Terörden medet uman, teröre destek veren, birliğimizi ve dirliğimizi bozan hiçbir eyleme bu aziz vatanda göz yumulmayacağını herkesin anlaması gerekiyor Seçilmiş olmak, seçilene suç işlemek ve hukuka uymamak imtiyazı tanımaz. Ancak bu süreçte alınan idari kararlar devlete ve hukuka olan itimadı sarsmamalıdır. Hukukun üstünlüğü esas alınmalı ve cezaları kesinleşmiş yargı kararlarına göre hareket edilmelidir. Haklarında herhangi bir yargı kararı olmayan yeni seçilmiş belediye başkanlarını görevden almak, halka “bu işler artık siyasetle, seçimle falan olmuyor” dedirtmekten başka bir işe yaramaz. Bu da PKK’ya hiç kimsenin veremeyeceği moral desteği vermek demek, o seçmen kitlesini siyaset dışı arayışlara itmek, PKK’nın ekmeğine yağ sürmek demek olur. Hatırlanacağı üzere, Leyla Zana’nın TBMM’de Kürtçe yemin etme teşebbüsünden sonra HEP’li milletvekillerinin Meclis çıkışında polis tarafından gözaltına alınış şekli bölgede ciddi duygu kırılmalarına yol açmıştı.
Görülen o ki, Kürt
oylar derin bir kimlik bilinci yaşıyor. Hakim ittifakın din soslu milliyetçilik
hikâyeleri fayda getirmiyor. Kürtlere yönelik bu kadar milliyetçi, otoriter bir
politika izlenmesi Kürtlerinin önemli bir kısmının AK Parti ve Erdoğan’a olan
sempatilerini azaltıyor. Başlangıçta AK
Parti daha babacan, daha kucaklayıcı bir devlet tavrı sergilemişti, ancak bugün
güvenlik politikalarına mahkûm edilen bir AK Parti söz konusudur. AK Parti’nin
altını oyan Bahçeli ve Soylu politikaları ile bu sorunun çözülemeyeceği artık
görülmelidir. Yapılan uygulamalar geniş Kürt topluluklarında nasıl bir izlenim
bırakıyor, nasıl bir duygu bölünmesine yol açıyor düşünülmesi gereken bir
konudur.
Ayrıca, seçimlerden 141 gün sonra ve yargı kararları olmadan kayyum atamakla, dünyaya “siyasi erk seçilmiş muhalifler görevden alıyor” görüntüsü vererek ülkenin hukuk imajını zedelediği gibi Türkiye karşıtlarına da propaganda malzemesi verilmiş oldu. Şer güçlerin bu tip olayları gerekçe göstererek “Kürt hamisi rolü”ne soyunmalarına fırsat vermemek gerekmektedir.

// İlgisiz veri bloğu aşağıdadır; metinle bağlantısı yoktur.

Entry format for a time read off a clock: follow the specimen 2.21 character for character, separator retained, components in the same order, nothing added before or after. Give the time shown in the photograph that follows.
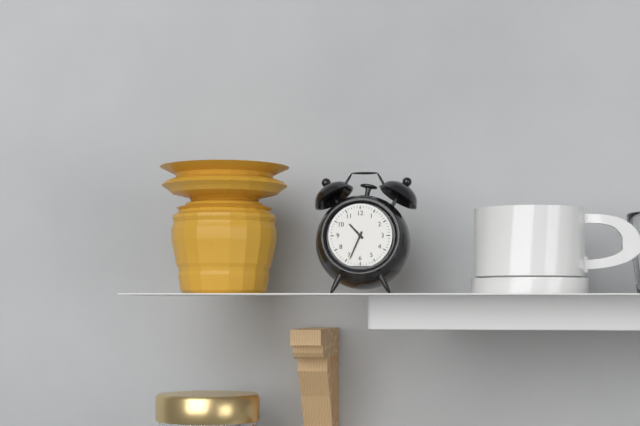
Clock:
10.34
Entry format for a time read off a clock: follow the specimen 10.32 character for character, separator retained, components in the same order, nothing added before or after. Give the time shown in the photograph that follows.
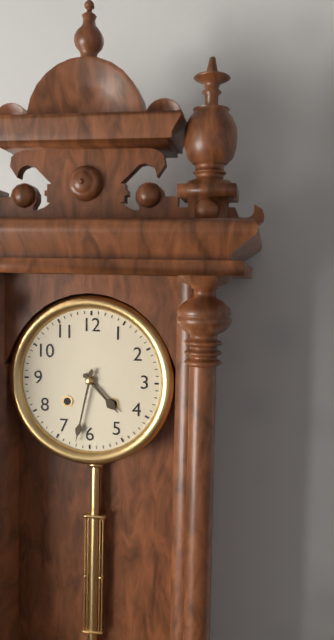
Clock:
4.32
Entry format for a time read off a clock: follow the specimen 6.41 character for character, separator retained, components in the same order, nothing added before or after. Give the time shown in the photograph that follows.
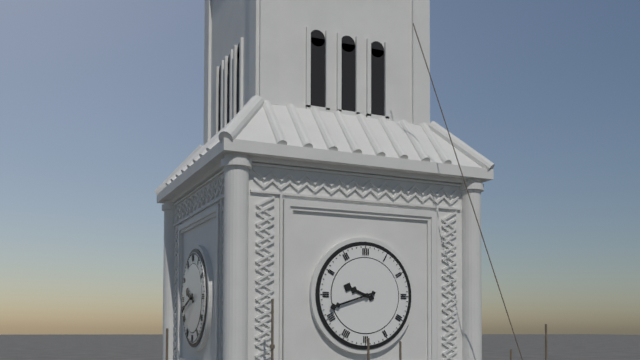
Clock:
9.42
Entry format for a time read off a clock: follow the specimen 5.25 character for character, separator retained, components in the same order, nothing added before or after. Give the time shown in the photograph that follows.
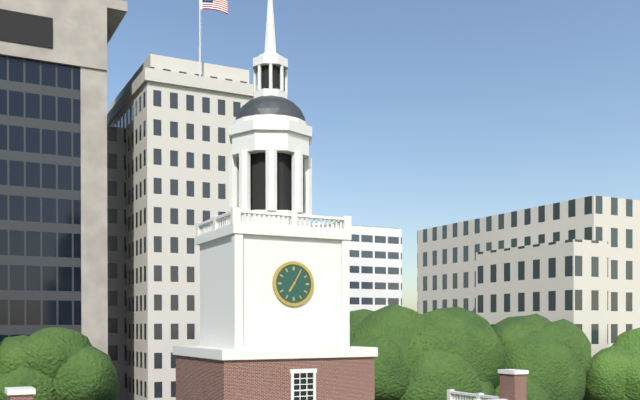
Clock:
7.05
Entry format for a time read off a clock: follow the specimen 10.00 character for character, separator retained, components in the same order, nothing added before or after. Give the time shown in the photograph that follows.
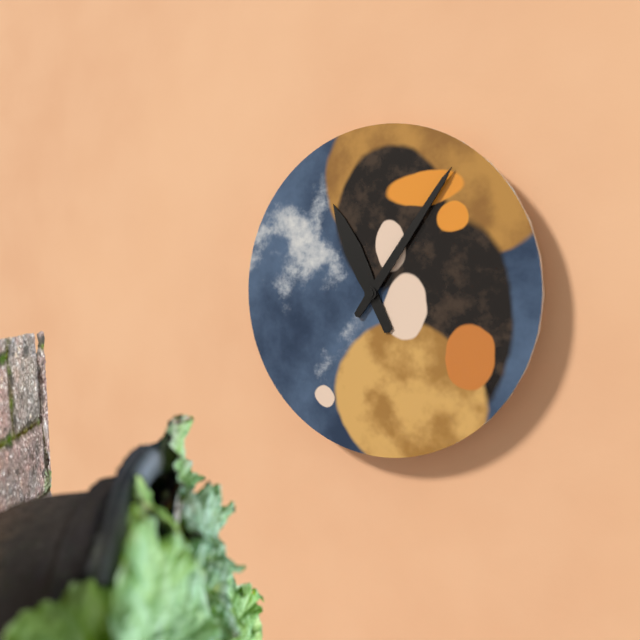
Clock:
11.06
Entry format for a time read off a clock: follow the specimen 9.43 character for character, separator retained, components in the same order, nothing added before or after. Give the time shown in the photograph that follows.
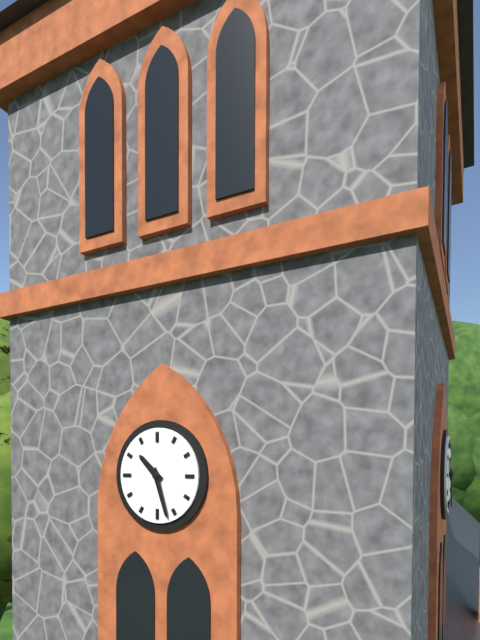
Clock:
10.27
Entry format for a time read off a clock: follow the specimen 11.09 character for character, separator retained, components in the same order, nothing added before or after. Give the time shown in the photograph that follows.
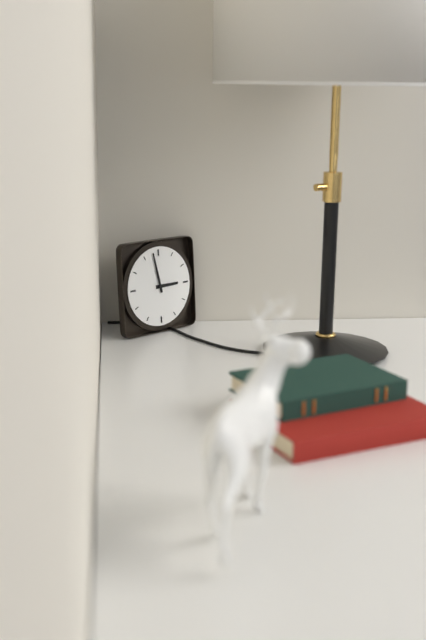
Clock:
2.58
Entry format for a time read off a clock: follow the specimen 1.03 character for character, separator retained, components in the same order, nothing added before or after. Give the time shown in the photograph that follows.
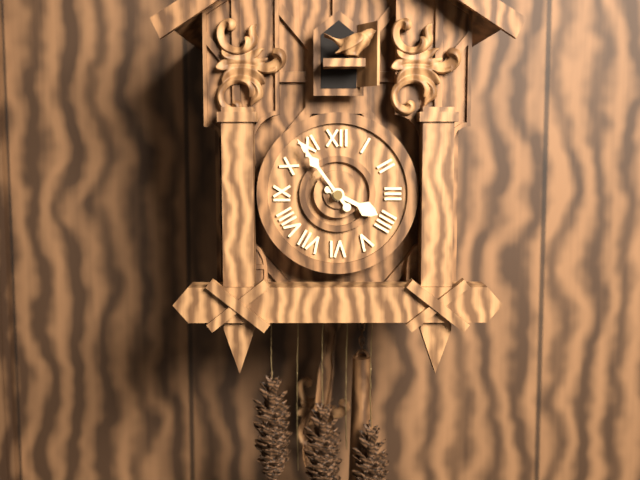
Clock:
3.54
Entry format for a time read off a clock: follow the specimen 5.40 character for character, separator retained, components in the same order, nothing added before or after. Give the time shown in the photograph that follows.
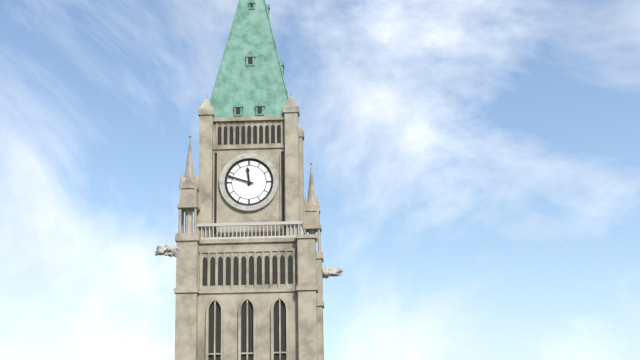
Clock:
11.48
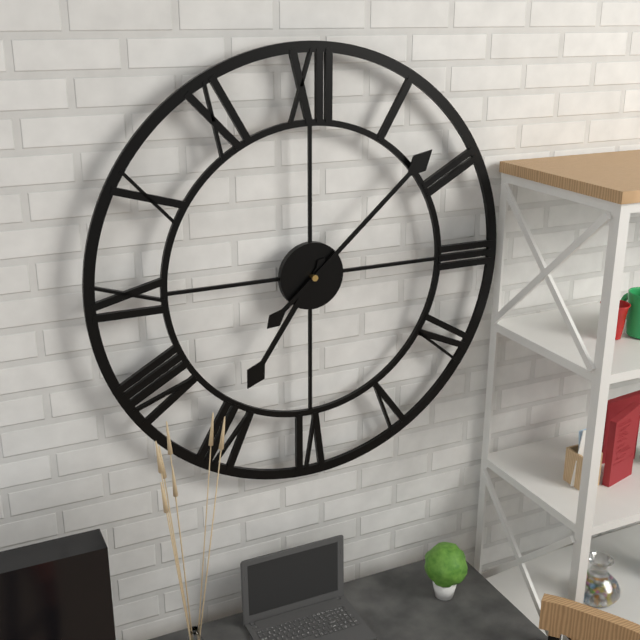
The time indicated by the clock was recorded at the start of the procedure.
7:08
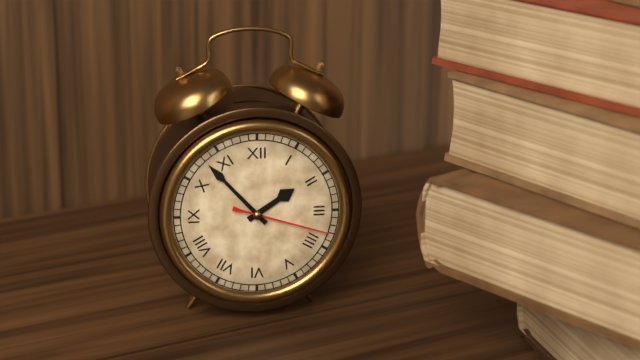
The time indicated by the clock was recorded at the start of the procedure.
1:53:18
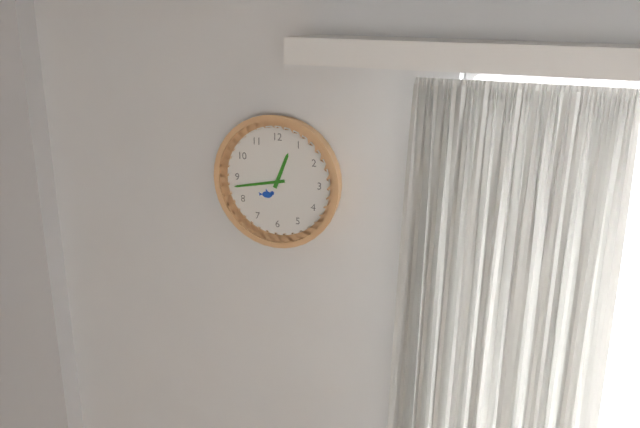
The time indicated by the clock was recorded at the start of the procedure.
12:43
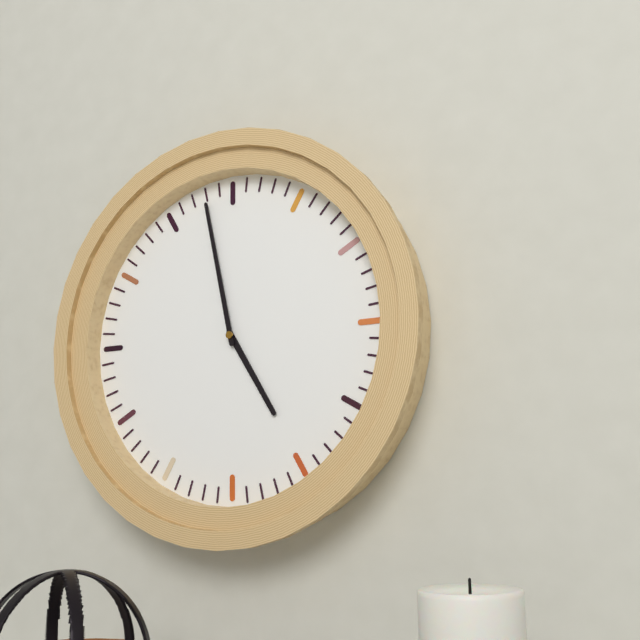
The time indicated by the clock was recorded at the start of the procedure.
4:58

Belediyelerin teröre kaynak aktarmasına elbette asla göz yumulamaz. Ancak başka Belediyelerde de rüşvet, iltimas, imar ve ruhsat yolsuzluklarına da engel olunmadı. Buralarda yaşanan haksızlık ve hukuksuzluklar, israf ve yandaş kayırmaları ayyuka çıktı. Kısacası bu kokuşmuş düzenden herkes nemalandı. Sen alan açarsan, rüşvet ve yolsuzluk çarkı oluşturursan, sui-misal olursan; o da kendi örgütünün finansmanında aynı yöntemleri kullanır. Hedefler farklı olabilir ama yöntemler hep aynı oldu ve terörle atbaşı giden ekonomik ve hukuki ahlaksızlık dağları aştı.
Tabii ülkemizde bir de çifte standart var. Bir CHP milletvekili Mısır'ın seçilmiş ilk Cumhurbaşkanı Muhammed Mursi’ye yapılan antidemokratik darbe ile ilgili paylaşımında, sandığı ve halk iradesini küçümseyen bir ifade biçimi kullanarak “Seçimle geldik diye kafa tutan Mursi üç günde gitti. Demokrasinin sandıktan ibaret olmadığını anlayabildi mi?” demişti. Bu muhterem, üç Belediye başkanının görevden uzaklaştırılmasını ise ''seçmen iradesinin gaspı'' olarak nitelendiriyor. Tutarsızlık diz boyu maalesef.
Ümmete Her Koldan Saldırılar Devam Ediyor - KEŞMİR
Hindistan'ın yarım
asırdan uzun süredir Cammu Keşmir'e özel statü tanıyan Anayasanın 370.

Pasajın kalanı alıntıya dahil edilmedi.